Here n is the size of the input array data. All input elements are of type data_t, i.e., 64-bit unsigned integers.

Correct output

Your function should have exactly the same behavior as:

std::sort(data, data+n);

That is, after calling your function, the array should be in a sorted order. You are free to allocate some additional memory to keep temporary data if needed.

Rules

In your implementation, you are permitted and encouraged to use all single-threaded features of the C++ standard library. In particular, you can freely use the single-threaded std::sort as a subroutine in your code, as well as all other features of the algorithms library.

For multi-threading, you can use the basic primitives of OpenMP, as usual.

Please do not hard-code the number of threads; please let OpenMP choose the number of threads, and use e.g. functions omp_get_max_threads and omp_get_num_threads if you need to know the number of threads. This way your code should automatically respect e.g. the OMP_NUM_THREADS environment variable. Your code should work reasonably efficiently for any number of threads between 1 and 20, and it should work correctly also for a larger number of threads. For example, your program must not crash if we change OMP_NUM_THREADS from 20 to 21, and your program should not immediately fall back to a single-threaded implementation if we change OMP_NUM_THREADS from 20 to 19.

For the GPU exercise, you have to stick to the basic CUDA API. In particular, you are not allowed to use Thrust.

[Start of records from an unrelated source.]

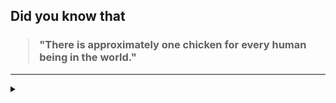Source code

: ## Did you know that

<h3>
  <blockquote>
<!--START_SECTION:debris-->                                                                                                                                                                                                                                 
"There is approximately one chicken for every human being in the world."
<!--END_SECTION:debris-->
  </blockquote>
</h3>

-----

<details>
  <summary></summary>

<img src="https://github-readme-stats.vercel.app/api?show_icons=true&hide=issues&username=ekickx"> <img src="https://github-readme-stats.vercel.app/api/top-langs/?layout=compact&username=ekickx">

</details>
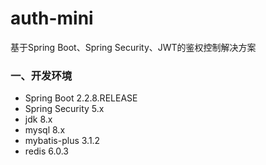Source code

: # auth-mini

基于Spring Boot、Spring Security、JWT的鉴权控制解决方案

### 一、开发环境

- Spring Boot 2.2.8.RELEASE
- Spring Security 5.x
- jdk 8.x
- mysql 8.x
- mybatis-plus 3.1.2
- redis 6.0.3
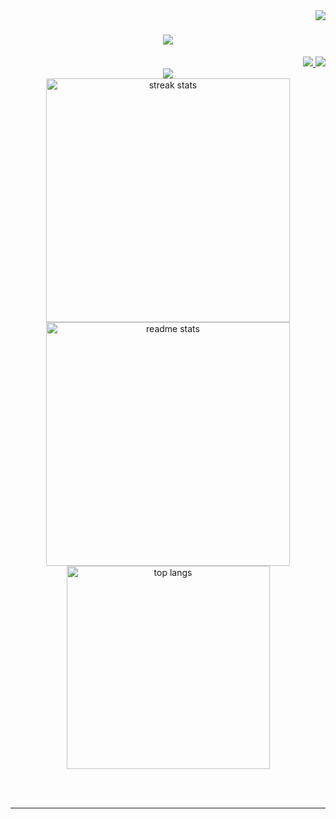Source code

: <img align="right" src="https://visitor-badge.laobi.icu/badge?page_id=alec-aoki.alec-aoki" />

<h1 align="center">
    <img src="https://readme-typing-svg.herokuapp.com/?font=Righteous&size=35&center=true&vCenter=true&width=500&height=70&duration=4000&lines=Hi+There!+👋;+I'm+Alec+Aoki!;" />
</h1>
 
<div align="right"> 
  <a href="mailto:alplat.kohi@gmail.com">
    <img src="https://img.shields.io/badge/Gmail-333333?style=for-the-badge&logo=gmail&logoColor=red" />
  </a>
  <a href="https://linkedin.com/in/alec-campos-aoki" target="_blank">
    <img src="https://img.shields.io/badge/LinkedIn-0077B5?style=for-the-badge&logo=linkedin&logoColor=white" target="_blank" />
  </a>
</div>

<div align="center">
    <img src="https://skillicons.dev/icons?i=c,html,python" />
</div>

<div align=center>
  <img width=390 src="https://streak-stats.demolab.com/?user=alec-aoki&count_private=true&theme=react&border_radius=10" alt="streak stats"/>
  <img width=390 src="https://github-readme-stats.vercel.app/api?username=alec-aoki&count_private=true&show_icons=true&theme=react&rank_icon=github&border_radius=10" alt="readme stats" />
  <br/>
  <img width=325 align="center" src="https://github-readme-stats.vercel.app/api/top-langs/?username=alec-aoki&langs_count=8&layout=compact&theme=react&border_radius=10&size_weight=0.5&count_weight=0.5&exclude_repo=github-readme-stats&hide=jupyter%20notebook,Makefile" alt="top langs" />
</div>

<br/><br/>

<hr/>

<br/>

<br/>
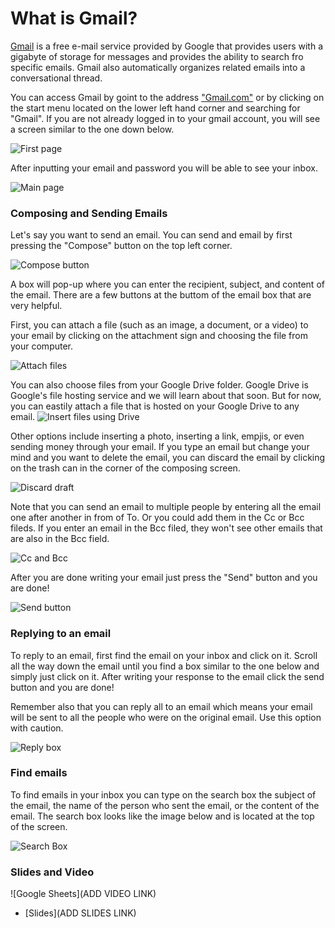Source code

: # What is Gmail?

[Gmail](https://www.gmail.com/) is a free e-mail service provided by Google that provides users with a gigabyte of storage for messages and provides the ability to search fro specific emails. Gmail also automatically organizes related emails into a conversational thread.

You can access Gmail by goint to the address ["Gmail.com"](https://www.gmail.com) or by clicking on the start menu located on the lower left hand corner and searching for "Gmail". If you are not already logged in to your gmail account, you will see a screen similar to the one down below.

![First page](images/02_gmail/00_first_page.png)

After inputting your email and password you will be able to see your inbox.

![Main page](images/02_gmail/01_main_page.png)

### Composing and Sending Emails

Let's say you want to send an email. You can send and email by first pressing the "Compose" button on the top left corner.

![Compose button](images/02_gmail/02_compose.png)

A box will pop-up where you can enter the recipient, subject, and content of the email. There are a few buttons at the buttom of the email box that are very helpful. 

First, you can attach a file (such as an image, a document, or a video) to your email by clicking on the attachment sign and choosing the file from your computer.

![Attach files](images/02_gmail/03_attachment.png)

You can also choose files from your Google Drive folder. Google Drive is Google's file hosting service and we will learn about that soon. But for now, you can eastily attach a file that is hosted on your Google Drive to any email.
![Insert files using Drive](images/02_gmail/05_drive.png)

Other options include inserting a photo, inserting a link, empjis, or even sending money through your email. If you type an email but change your mind and you want to delete the email, you can discard the email by clicking on the trash can in the corner of the composing screen.

![Discard draft](images/02_gmail/09_discard.png)

Note that you can send an email to multiple people by entering all the email one after another in from of To. Or you could add them in the Cc or Bcc fileds. If you enter an email in the Bcc filed, they won't see other emails that are also in the Bcc field.

![Cc and Bcc](images/02_gmail/10_cc_bcc.png)


After you are done writing your email just press the "Send" button and you are done!

![Send button](images/02_gmail/11_send.png)

### Replying to an email

To reply to an email, first find the email on your inbox and click on it. Scroll all the way down the email until you find a box similar to the one below and simply just click on it. After writing your response to the email click the send button and you are done!

Remember also that you can reply all to an email which means your email will be sent to all the people who were on the original email. Use this option with caution.

![Reply box](images/02_gmail/12_reply_box.png)

### Find emails

To find emails in your inbox you can type on the search box the subject of the email, the name of the person who sent the email, or the content of the email. The search box looks like the image below and is located at the top of the screen.

![Search Box](images/02_gmail/13_search_bar.png)

### Slides and Video

![Google Sheets](ADD VIDEO LINK)

* [Slides](ADD SLIDES LINK)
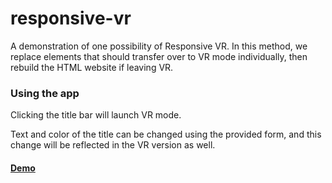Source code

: # responsive-vr
A demonstration of one possibility of Responsive VR.  In this method, we replace elements that should transfer over to VR mode individually, then rebuild the HTML website if leaving VR.


### Using the app

Clicking the title bar will launch VR mode.

Text and color of the title can be changed using the provided form, and this change will be reflected in the VR version as well.


#### [Demo](https://epik-chance.github.io/responsive-vr/)
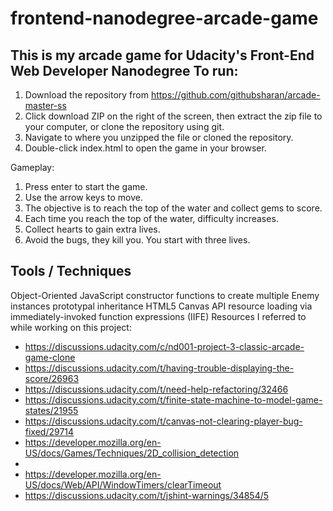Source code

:frontend-nanodegree-arcade-game
===============================
This is my arcade game for Udacity's Front-End Web Developer Nanodegree
To run:
--------

1. Download the repository from https://github.com/githubsharan/arcade-master-ss
2. Click download ZIP on the right of the screen, then extract the zip file to your computer, or clone the repository using git.
3. Navigate to where you unzipped the file or cloned the repository.
4. Double-click index.html to open the game in your browser.


Gameplay:

1. Press enter to start the game.
2. Use the arrow keys to move.
3. The objective is to reach the top of the water and collect gems to score.
4. Each time you reach the top of the water, difficulty increases.
5. Collect hearts to gain extra lives.
5. Avoid the bugs, they kill you. You start with three lives.

Tools / Techniques
----------------------

Object-Oriented JavaScript
constructor functions to create multiple Enemy instances
prototypal inheritance
HTML5 Canvas API
resource loading via immediately-invoked function expressions (IIFE)
Resources I referred to while working on this project:

* https://discussions.udacity.com/c/nd001-project-3-classic-arcade-game-clone
* https://discussions.udacity.com/t/having-trouble-displaying-the-score/26963
* https://discussions.udacity.com/t/need-help-refactoring/32466
* https://discussions.udacity.com/t/finite-state-machine-to-model-game-states/21955
* https://discussions.udacity.com/t/canvas-not-clearing-player-bug-fixed/29714
* https://developer.mozilla.org/en-US/docs/Games/Techniques/2D_collision_detection
*
* https://developer.mozilla.org/en-US/docs/Web/API/WindowTimers/clearTimeout
* https://discussions.udacity.com/t/jshint-warnings/34854/5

In the merge sort task and quicksort task, it is perfectly fine to resort to the single-threaded std::sort in the base case (regardless of what algorithm the standard library happens to use internally); the key requirement is that the multi-threaded parts are based on the idea of merge sort and quicksort, respectively. For merging and partitioning, you are free to use any strategy, and you are encouraged to use also e.g. vector instructions whenever possible.